Ülkemizde uygulanan CoronaVac aşısının aktifliğine dair “gerçek hayat verileri” geldikçe, daha da rahat günlere kavuşabileceğimizi söyleyen Prof. Dr. Yavuz, “Şu an bayağı bir insan iki doz aşısını oldu ve üzerinden 14 gün geçti. Birinci değerlendirmeler olumlu görünüyor, yani ağır hastalıktan ve mevtten muhafaza açısından pek hoş aktifliği var üzere görünüyor.
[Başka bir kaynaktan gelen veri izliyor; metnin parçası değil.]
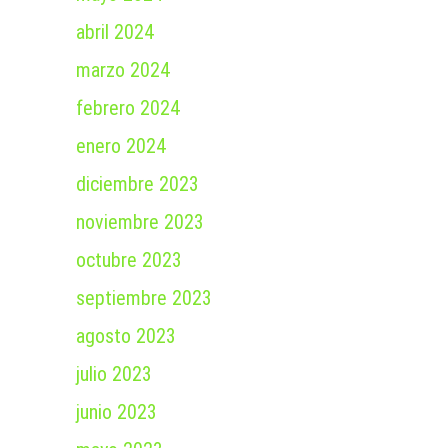
abril 2024
marzo 2024
febrero 2024
enero 2024
diciembre 2023
noviembre 2023
octubre 2023
septiembre 2023
agosto 2023
julio 2023
junio 2023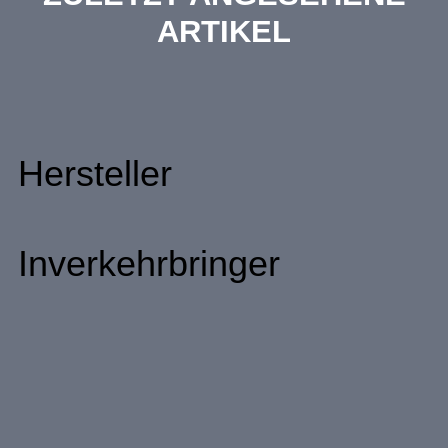
ARTIKEL
Hersteller
Inverkehrbringer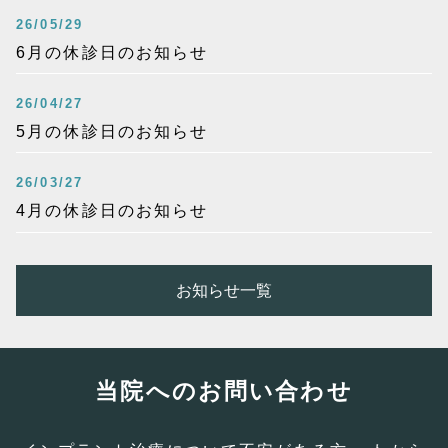
26/05/29
6月の休診日のお知らせ
26/04/27
5月の休診日のお知らせ
26/03/27
4月の休診日のお知らせ
お知らせ一覧
当院へのお問い合わせ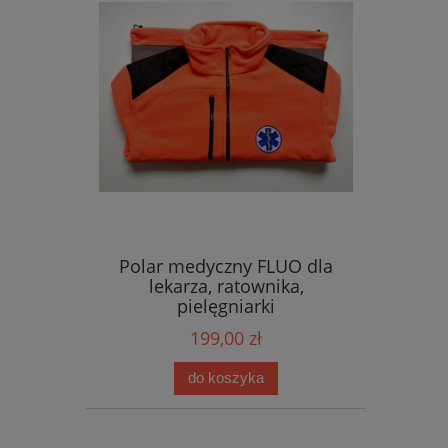
Polar medyczny FLUO dla
lekarza, ratownika,
pielęgniarki
199,00 zł
do koszyka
Bunların daha da ayrıntılı tahlilleri yapıldıktan ve bu datalar toplumla da paylaşıldıktan sonra, mesela Amerika’nın yaptığı üzere maskesiz olarak görüşebileceğimiz duruma gelebileceğiz. Aşılı beşerler en azından birbirleriyle daha rahat görüşebilecek. Türkiye’nin gerçek ömür bilgilerini de elde edebilmek için çalışmalar yapılıyor. Bu tahliller ve tüm bilgilerin birlikte değerlendirilip paylaşılması gerekiyor daha rahat edebilmemiz için” formunda konuştu.
Oxford Üniversitesi’nin geliştirdiği Astra Zeneca aşısının pıhtılaşmaya neden olduğu gerekçesiyle Avrupa’da birtakım ülkelerde aşılamaların durdurulmasına da değinen Prof. Dr. Yavuz, inançlı incelemeler için bu tip duraklamaların olabileceğini söyledi.
Yavuz, “Milyonlarca beşere aşı yapılıyor. Bu insanların başına ne gelirse, sanki aşı ile mi bağlantılı diye takip edilmesi gerekiyor. Oxford aşısında da görülen bu bir grup istenmeyen yan tesirler sanki olağan popülasyonda görüldüğü sıklıkta mı yoksa daha mı yüksek oranda, bunun araştırılması yapılıyor şu anda. Firmanın açıkladığı, olağan sıklıktan fazla olmadığı istikametinde. Ancak yakından izliyoruz dediler. Almanya kendi hadiselerini inceliyor şu anda o nedenle Astra Zeneca ile aşılamalar durdu. Bu türlü inceleme kademeleri olabilir. Her inceleme evresinde aşı sorunlu, sorun var, demek yanlış. Bütün aşılar için de geçerli değil bu. Her aşı farklı bir preparat. Örneğin bizim aşımız esasen Oxford aşısı üzere değil, adenovirüs değil inaktif virüs aşısı. Öbür gelecek olan da mRNA aşısı. Şimdi bizde viral vektör (adenovirüs) aşısı gelmedi. Bu açıdan tasa edecek bir durum yok. Fakat EMA da yani Avrupa İlaç Ajansı ve Dünya Sıhhat Örgütü de hastalığı daha tehlikeli bulduğu için bu aşının yapılmasını öneriyor. Risk grubundakilerde aşı yapılmaya devam edilsin fakat risk kümesinde olmayanlar için sonuç beklensin deniyor. Zira riskli gruptakilerde, aşının yan tesirinden değil, hastalıktan ölme ihtimali çok daha fazla” sözlerini kullandı.